The definition I'm using is: a $k$-algebra $A$ is separable if for any field extension $K\supseteq k$ we have that $A\otimes_kK$ is semisimple.
I am able to prove that if $A$ and $B$ are both separable, then $A\otimes_k B$ is also separable, but I get stuck at the converse.
For one of my attempts, I took a field extension $K$. I know that $(A\otimes_k B)\otimes_k K$ is semisimple and that $A\otimes_k K$ is semisimple. I tried using the fact that $(A\otimes_k B)\otimes_k K =(A\otimes_k K)\otimes_K (B\otimes_k K)$ to argue that $B\otimes_k K$ must be semisimple, but I then realized that it is possible to have a semisimple algebra and a non-semisimple algebra such that their tensor product is semisimple. So this attempt fails.
I also tried using another characterization of separable $k$-algebras: a $k$-algebra $A$ is separable if $Z(A)\otimes_k \overline{k}\cong \overline{k}\times \ldots \times \overline{k}$, where $\overline{k}$ is an algebraic closure of $k$. I know that $Z(A\otimes_k B)=Z(A)\otimes_k Z(B)$. I also know that $Z(A\otimes_k B)\otimes_k \overline{k} \cong \overline{k}\times \ldots \times \overline{k}$ and that $Z(A)\otimes_k \overline{k} \cong \overline{k}\times \ldots \times \overline{k}$. I somehow want to use this to show that $Z(B)\otimes_k \overline{k} \cong \overline{k}\times \ldots \times \overline{k}$ but I'm not sure how to proceed.
I appreciate any hints or advice. Thanks!
It seems that you are assuming $A$ and $B$ are finite dimensional over $k$.

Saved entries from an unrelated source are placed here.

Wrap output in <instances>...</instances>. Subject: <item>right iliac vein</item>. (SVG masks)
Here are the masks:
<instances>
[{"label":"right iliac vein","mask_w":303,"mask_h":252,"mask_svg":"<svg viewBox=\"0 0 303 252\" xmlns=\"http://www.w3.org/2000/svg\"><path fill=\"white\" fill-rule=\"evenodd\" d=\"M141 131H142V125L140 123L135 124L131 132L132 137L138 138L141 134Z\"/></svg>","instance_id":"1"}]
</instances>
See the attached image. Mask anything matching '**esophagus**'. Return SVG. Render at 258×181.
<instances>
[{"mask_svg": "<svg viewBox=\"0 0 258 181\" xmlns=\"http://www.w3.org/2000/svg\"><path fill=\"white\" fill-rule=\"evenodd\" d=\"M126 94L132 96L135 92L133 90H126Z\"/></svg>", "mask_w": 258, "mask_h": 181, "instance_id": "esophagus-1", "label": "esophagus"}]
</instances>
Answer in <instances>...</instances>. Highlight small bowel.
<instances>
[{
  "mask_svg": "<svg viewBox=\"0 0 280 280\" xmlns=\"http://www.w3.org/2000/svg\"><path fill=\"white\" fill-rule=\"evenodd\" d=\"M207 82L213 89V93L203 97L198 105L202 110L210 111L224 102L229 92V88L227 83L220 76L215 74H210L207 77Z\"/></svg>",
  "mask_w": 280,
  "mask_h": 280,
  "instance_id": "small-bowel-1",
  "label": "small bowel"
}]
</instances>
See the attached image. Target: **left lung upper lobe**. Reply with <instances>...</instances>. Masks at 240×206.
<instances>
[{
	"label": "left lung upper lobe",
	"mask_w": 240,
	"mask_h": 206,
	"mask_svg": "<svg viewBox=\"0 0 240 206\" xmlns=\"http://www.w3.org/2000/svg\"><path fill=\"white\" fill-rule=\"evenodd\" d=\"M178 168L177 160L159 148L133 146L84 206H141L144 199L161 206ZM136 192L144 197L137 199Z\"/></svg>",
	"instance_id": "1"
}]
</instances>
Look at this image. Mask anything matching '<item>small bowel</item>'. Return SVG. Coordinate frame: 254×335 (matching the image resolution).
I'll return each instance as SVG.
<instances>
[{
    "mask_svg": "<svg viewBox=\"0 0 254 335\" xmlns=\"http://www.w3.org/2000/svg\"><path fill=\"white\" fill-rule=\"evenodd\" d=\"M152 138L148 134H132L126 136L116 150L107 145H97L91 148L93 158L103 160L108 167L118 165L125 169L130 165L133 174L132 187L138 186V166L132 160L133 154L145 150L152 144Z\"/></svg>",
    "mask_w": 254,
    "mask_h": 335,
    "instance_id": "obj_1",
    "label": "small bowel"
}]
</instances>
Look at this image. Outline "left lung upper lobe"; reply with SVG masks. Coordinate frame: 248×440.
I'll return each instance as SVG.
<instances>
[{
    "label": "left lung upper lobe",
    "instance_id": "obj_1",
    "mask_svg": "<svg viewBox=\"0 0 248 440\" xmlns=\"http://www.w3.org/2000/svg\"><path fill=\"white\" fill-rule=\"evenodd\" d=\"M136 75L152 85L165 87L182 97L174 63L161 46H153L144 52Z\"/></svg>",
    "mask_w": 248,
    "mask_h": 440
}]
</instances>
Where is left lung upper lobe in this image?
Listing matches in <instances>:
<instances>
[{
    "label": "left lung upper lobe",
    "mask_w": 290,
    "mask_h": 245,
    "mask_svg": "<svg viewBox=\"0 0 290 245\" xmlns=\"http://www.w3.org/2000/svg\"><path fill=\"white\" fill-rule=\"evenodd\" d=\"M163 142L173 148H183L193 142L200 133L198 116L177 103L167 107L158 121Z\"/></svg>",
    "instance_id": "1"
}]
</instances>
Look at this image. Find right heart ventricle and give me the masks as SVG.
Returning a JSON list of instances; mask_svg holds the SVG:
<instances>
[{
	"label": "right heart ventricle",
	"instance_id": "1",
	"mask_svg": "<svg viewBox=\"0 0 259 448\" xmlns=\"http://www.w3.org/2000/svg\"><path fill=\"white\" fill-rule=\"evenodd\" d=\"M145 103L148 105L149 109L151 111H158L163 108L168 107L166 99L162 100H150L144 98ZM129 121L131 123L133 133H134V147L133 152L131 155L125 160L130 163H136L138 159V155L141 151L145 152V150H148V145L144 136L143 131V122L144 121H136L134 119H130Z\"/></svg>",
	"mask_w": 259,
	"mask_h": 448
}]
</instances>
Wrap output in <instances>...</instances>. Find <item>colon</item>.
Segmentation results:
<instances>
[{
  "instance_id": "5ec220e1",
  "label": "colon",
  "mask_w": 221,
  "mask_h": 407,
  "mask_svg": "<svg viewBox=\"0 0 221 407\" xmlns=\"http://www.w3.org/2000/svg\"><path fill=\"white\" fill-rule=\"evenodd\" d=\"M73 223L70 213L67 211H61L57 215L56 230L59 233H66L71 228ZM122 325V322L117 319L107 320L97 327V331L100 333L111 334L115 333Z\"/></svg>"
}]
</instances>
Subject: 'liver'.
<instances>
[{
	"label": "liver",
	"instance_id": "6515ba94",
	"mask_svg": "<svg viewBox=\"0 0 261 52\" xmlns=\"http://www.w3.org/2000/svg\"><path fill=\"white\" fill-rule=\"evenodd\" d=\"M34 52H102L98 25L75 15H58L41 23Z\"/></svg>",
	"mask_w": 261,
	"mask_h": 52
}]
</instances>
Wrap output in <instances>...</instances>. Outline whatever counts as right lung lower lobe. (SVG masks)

Suppose first that $B$ is a field. Then $A\otimes_kB$ separable implies $A\otimes_k(B\otimes_kB)$ semisimple. If $B/k$ is not separable, then $B\otimes_kB$ has a non-zero nilpotent ideal, and so the same holds for $A\otimes_k(B\otimes_kB)$, a contradiction. Therefore $B/k$ is separable.
If $B$ is a division algebra with centre $K$, then $A\otimes_kB$ is separable if and only if $A\otimes_kK$ is separable, which by the above is if and only if $K/k$ is separable, if and only if $B/k$ is separable.
In general, $B$ is a finite product of matrix rings over division rings, and again $A\otimes_kB$ is separable if and only if each division ring is separable over $k$, which is if and only if $B/k$ is separable.